Saturday, December 17, 2016

Early Days in Lyman #2

EARLY DAYS IN THE TOWN OF LYMAN
by Bela Foster


Continuing . . .
The first installment of these "impressions" was published in the Herald last week. The following is a continuation. The installment ended with a picnic in 1859 the first Fourth of July celebration (and the first public gathering) ever assembled in these parts.

At that time grain was eight or nine cents per bushel. Crops were poor and after the deer, wild geese and ducks had taken a portion there was not much left. In the evening the deer would go into the fields and ere daylight returned, would be in there refuges in some low spot where grass grew tall. Could you have had some vantage point three miles north of here in the fall you might have seen the deer, one by one, going to the corn fields of the settlers.
The depredations of the deer were soon to cease. Deep snows and hunger made them scarce. The wolves hampered the farmers somewhat. Their scope was large. They would visit the farmer in the night and when daylight came they would be in their cover in the marshes to the north. By means of powder, and lead and poison, they also became scarce.
The early settlers felt the need of a school house. The first school had been held in a room in S. K. Marston's house. They petitioned the I. C. Railway Company to bring the lumber for a school house to Onarga gratis. When it came the settlers hauled the lumber and had a bee to put up the school house which was about 24 by 40 feet in size. The community had plenty of talent. Mr. and Mrs. Marston were musicians as well as teachers. The new building was erected one-half mile west of where the school building now stands. It being the first in twp. 25 was numbered one.



--1884 Plat Lyman Township

Roads in those days went as nearly as possible toward the town one wished to visit. The school house was erected on the Onarga road. The attendants of the school came from several miles around. Byron Lisk came from three and a half miles to the east. Maria Tinklepaugh from nearly six miles to the west. There are only two of those pupils of 1859 now living in Lyman Township. These are John P. Smith and Effie Maxson. There are only four living in the township who were here then. The other two are Mary Hurst and Maggie Mosher. Others came closely after the Connecticut colony and of the four mentioned only one, Effie Maxson belonged to the Connecticut settlers. Mary Hurst was from England. John Smith and Maggie Mosher Canada. 1859 was the year Ford County was organized. The community had been a part of Stockton Township, Vermilion County. It became a part of Benton Township, Ford County.
The early teachers of Lyman Township as far as the writer can learn were Mrs. Marston, Mr. Marston, Miss Mills, Quinn Thayer, Maria Tinklepaugh Havens, George Lyman, Marthaetta Wyman, Mary Ayer, Minnie Wilcox, David Bliss, Ida Burt, John Havens, and L. B. Wilcox. All were members of this early settlement.
The Lyman home for several years was a distributive point for the community mail. Each neighbor who went to Onarga would take the mail for the others to the Lyman home. They did not take daily papers in those days. The year 1858 was a wet one. The rain fall exceeded anything they had seen. It started in the spring and rained for three months. There was scarcely any drainage. The water could not get away fast enough to dry the land between showers.
Had you taken a balloon ride over this present Town of Lyman about 1860 you would have noticed that one section was occupied, the next prairie, the next occupied and then prairie. This formation was in regular checker board style. The government had given the Illinois Central Railway Company every other section of land for twenty miles on each side of the railroad, the line through Onarga. The Connecticut settlers bought their land from the Railway Company. The company was anxious to sell its land. I remember the maps and literature that representatives of the Company gave my father. On the map the sections altered, a red square then a white square; showing the railway land and the government land. These Connecticut settlers bought railway land. Most of the settlers who came between 1865 and 1870 took government land.

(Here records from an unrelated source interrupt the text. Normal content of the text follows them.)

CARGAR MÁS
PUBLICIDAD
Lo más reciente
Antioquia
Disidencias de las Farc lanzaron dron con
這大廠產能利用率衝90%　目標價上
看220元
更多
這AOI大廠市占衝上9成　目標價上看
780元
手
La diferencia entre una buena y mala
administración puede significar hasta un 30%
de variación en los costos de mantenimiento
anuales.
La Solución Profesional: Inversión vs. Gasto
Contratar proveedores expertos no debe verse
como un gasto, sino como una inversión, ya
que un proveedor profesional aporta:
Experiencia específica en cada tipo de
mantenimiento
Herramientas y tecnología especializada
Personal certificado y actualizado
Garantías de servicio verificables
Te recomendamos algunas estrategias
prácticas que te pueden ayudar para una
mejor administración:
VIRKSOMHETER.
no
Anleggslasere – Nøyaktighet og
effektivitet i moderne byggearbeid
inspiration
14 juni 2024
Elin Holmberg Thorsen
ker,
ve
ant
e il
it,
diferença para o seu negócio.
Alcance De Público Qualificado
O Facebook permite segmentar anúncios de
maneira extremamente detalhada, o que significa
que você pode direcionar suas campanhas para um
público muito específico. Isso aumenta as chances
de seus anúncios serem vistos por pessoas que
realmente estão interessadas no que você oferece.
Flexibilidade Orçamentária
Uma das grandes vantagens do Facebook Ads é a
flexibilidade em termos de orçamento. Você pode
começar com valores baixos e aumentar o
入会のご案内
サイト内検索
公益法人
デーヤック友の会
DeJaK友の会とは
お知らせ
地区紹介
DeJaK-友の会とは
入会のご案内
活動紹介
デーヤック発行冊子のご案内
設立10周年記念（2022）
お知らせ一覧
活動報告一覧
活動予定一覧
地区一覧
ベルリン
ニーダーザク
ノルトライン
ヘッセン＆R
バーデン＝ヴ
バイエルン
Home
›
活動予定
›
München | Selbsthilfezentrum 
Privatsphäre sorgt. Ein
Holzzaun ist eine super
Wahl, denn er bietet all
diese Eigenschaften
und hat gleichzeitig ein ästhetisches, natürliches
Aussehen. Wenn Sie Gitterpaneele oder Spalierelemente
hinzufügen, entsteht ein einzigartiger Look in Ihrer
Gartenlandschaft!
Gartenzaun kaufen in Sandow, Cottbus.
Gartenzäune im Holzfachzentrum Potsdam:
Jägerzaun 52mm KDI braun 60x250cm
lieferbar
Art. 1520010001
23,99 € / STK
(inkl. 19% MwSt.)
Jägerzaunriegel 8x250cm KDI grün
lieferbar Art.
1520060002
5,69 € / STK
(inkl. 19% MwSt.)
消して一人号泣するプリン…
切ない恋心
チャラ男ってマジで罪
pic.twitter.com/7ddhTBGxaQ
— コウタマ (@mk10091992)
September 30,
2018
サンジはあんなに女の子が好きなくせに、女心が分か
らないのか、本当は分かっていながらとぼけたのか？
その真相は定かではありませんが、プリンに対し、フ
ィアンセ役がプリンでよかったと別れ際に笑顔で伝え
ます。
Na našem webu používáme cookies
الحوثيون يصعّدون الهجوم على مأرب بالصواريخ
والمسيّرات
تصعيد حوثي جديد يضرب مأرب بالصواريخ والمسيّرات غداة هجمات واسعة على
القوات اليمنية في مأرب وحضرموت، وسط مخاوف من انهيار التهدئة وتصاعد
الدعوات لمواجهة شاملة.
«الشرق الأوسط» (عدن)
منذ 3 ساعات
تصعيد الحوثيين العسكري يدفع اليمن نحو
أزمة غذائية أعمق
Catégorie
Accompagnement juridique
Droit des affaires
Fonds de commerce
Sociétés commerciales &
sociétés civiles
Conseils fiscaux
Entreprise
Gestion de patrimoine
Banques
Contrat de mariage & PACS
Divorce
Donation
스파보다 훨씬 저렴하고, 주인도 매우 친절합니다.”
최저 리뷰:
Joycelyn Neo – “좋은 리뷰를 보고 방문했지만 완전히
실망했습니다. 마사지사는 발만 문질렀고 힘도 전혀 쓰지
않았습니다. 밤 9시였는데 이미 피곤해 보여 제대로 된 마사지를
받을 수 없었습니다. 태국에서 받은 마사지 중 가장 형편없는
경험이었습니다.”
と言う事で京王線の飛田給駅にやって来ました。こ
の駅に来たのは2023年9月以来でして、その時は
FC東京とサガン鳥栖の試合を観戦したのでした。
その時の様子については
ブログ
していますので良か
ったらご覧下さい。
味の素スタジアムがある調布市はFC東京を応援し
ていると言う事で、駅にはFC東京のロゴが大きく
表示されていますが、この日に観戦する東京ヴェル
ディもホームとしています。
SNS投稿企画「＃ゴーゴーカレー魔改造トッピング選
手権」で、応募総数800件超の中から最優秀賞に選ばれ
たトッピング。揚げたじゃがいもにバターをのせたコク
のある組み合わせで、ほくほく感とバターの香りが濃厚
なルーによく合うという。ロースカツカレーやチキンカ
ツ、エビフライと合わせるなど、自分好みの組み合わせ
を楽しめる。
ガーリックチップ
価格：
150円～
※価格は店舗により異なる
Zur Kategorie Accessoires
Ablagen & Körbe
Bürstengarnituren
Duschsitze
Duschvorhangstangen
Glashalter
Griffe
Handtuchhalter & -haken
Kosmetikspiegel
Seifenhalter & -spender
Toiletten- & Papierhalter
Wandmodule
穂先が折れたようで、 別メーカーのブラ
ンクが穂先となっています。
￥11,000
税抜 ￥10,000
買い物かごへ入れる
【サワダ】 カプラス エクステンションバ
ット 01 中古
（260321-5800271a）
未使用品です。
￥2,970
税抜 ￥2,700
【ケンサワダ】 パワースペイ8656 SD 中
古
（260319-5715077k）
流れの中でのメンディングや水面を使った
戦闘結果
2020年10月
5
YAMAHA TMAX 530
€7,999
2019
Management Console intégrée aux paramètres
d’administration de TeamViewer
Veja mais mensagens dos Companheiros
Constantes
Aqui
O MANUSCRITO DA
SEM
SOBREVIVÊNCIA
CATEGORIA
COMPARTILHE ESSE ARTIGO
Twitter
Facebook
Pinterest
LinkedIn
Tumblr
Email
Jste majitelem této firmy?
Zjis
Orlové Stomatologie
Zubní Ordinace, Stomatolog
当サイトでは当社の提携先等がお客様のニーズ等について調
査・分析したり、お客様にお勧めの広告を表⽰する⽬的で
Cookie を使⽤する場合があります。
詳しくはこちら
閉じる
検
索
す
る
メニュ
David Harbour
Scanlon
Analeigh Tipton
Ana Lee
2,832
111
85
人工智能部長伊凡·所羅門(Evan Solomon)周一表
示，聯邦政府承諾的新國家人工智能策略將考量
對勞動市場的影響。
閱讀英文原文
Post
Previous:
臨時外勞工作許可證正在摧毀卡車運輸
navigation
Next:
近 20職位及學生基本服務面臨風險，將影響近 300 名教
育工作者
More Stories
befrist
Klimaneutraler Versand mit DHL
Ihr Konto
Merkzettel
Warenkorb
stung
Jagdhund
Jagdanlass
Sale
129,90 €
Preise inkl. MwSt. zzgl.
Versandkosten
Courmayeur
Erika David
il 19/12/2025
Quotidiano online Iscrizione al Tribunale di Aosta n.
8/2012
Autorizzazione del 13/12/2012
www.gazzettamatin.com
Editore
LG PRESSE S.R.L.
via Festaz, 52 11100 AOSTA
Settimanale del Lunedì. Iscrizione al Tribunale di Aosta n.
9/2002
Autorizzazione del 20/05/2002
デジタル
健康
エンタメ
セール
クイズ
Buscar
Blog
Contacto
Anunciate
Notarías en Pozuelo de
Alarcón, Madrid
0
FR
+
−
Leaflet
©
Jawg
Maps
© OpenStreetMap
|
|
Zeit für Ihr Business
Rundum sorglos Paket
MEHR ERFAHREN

http://www.museum.state.il.us

Prairie fires (so numerous and terrible in the early years) began to wane. It was really frightful when one would hear a fire in the night roaring like a hurricane as it passed through some slough of rushes and course grass. I remember one such fire. The men went to fight it. In fighting a fire they put out side fires to confine it as much as possible.  The keep the side fires under control and burn a strip so that the larger fire can not spread. After it has subsided or passed the danger point the men return home and leave all blackness. As they start for home they do not know which light is theirs. The prairie all black with nothing to guide them. I remember that night hearing C. Pierce who lived on what is now the Henry Onken farm calling for help. He was answered and a light guided him to our home. After getting his bearing he was able to find his home. The new sod was covered with "tickle grass' and tumble weeds which burned like powder. In a brisk wind one could hardly keep up with it.
 
--Roberts Herald. 20 March 1935. Bela Foster.